News & Deals



Proposed amendments to deals of listed companies that require prior shareholder approval

The financial regulator (the Financial Supervisory Commission or the “FSC”) has proposed to Parliament to amend the law that regulates listed companies (the Public Offering of Securities Act).

One of the proposed amendments will change the rules regarding the need of a prior shareholder approval of certain deals entered into by listed companies.

This amendment (if approved by Parliament) will be important given that without prior shareholder approval these deals are null and void ex lege (in contrast to the general rule applicable to non-listed companies that a deal is valid and binding on the company even if it was not approved by the relevant corporate body of the company).

In principle, under the current rules listed companies cannot buy, sell or otherwise dispose of or give as security assets above a certain value (based on their balance sheet) without a prior shareholder approval of the deal (taken without counting the votes of a significant shareholder if the deal is with it or its affiliates).

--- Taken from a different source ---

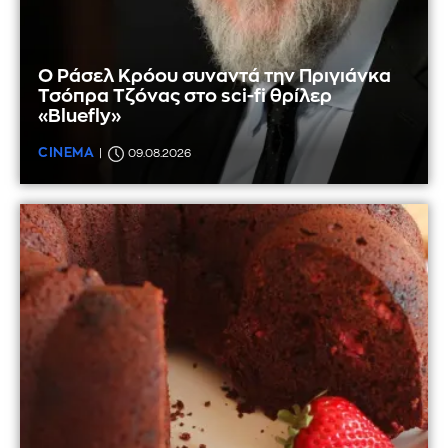
Ο Ράσελ Κρόου συναντά την Πριγιάνκα
Τσόπρα Τζόνας στο sci-fi θρίλερ
«Bluefly»
CINEMA
09.08.2026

Deals entered into without such shareholder approval (where needed) are null and void, i.e. they do not bind the listed company. Hence any third party entering into a deal with a listed company must make sure the shareholder approval (where needed) is granted at the risk of the listed company not being legally bound by the deal.

There are certain exceptions regarding deals made in the ordinary course of business of the listed company. But so far the exception failed to capture for example taking bank loans (as it is often difficult to determine with certainty whether taking a bank loan is within the ordinary course of business of a company, particularly where the bank loan is a large one or for a large project or investments rather than normal bank overdraft or working capital bank loan).

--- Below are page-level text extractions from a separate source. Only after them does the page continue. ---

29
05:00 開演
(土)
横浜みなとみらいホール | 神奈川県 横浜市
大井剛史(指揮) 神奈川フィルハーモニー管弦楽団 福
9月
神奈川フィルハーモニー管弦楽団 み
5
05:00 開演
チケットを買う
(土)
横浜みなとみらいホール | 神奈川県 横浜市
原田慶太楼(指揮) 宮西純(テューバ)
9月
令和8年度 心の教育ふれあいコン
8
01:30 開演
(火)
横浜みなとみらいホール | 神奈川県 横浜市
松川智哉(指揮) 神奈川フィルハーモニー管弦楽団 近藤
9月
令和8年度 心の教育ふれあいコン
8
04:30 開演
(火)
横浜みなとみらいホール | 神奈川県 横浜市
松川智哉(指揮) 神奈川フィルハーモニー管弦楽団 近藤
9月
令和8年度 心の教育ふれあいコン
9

One of the proposed amendments will allow listed companies to take any bank loans and give any security for them (regardless of the size of the loan or the value of the security) without the need of a shareholders approval for validity of the deal.

The other proposed amendment will allow listed companies to guarantee or secure bank loans taken by a subsidiary of the listed company.

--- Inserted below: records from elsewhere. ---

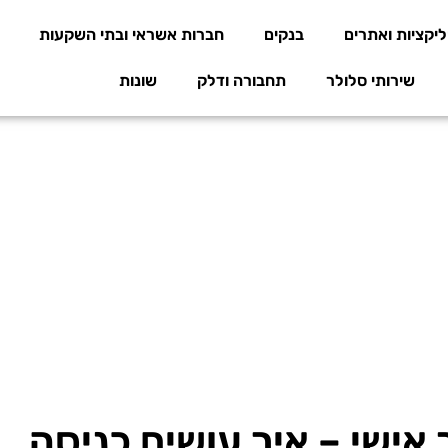
יקציות ואתרים
בנקים
חברות אשראי ובתי השקעות
שירותי סלולר
תחבורה ודלק
שונות
 אישי – איך עושים כניסה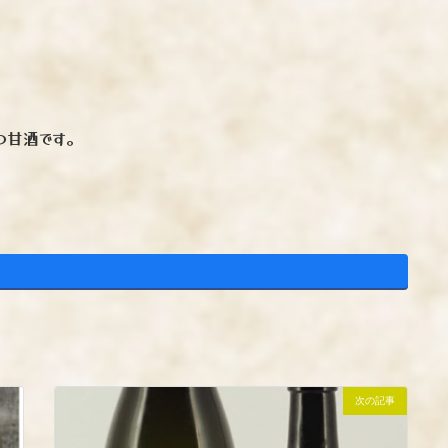
つ甘酒です。
次の記事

The FSC has not given any reasons for proposing these amendments, but the FSC probably takes the view that in the case of taking a bank loan the management of a listed company or its significant shareholders cannot abuse the rights of the minority shareholders or wants to give more flexibility to the management of listed companies regarding the bank financing of listed companies.

In addition, the FSC has proposed to exclude from the rule requiring a prior shareholder approval reinsurance deals made by insurers or reinsurers whose shares are listed.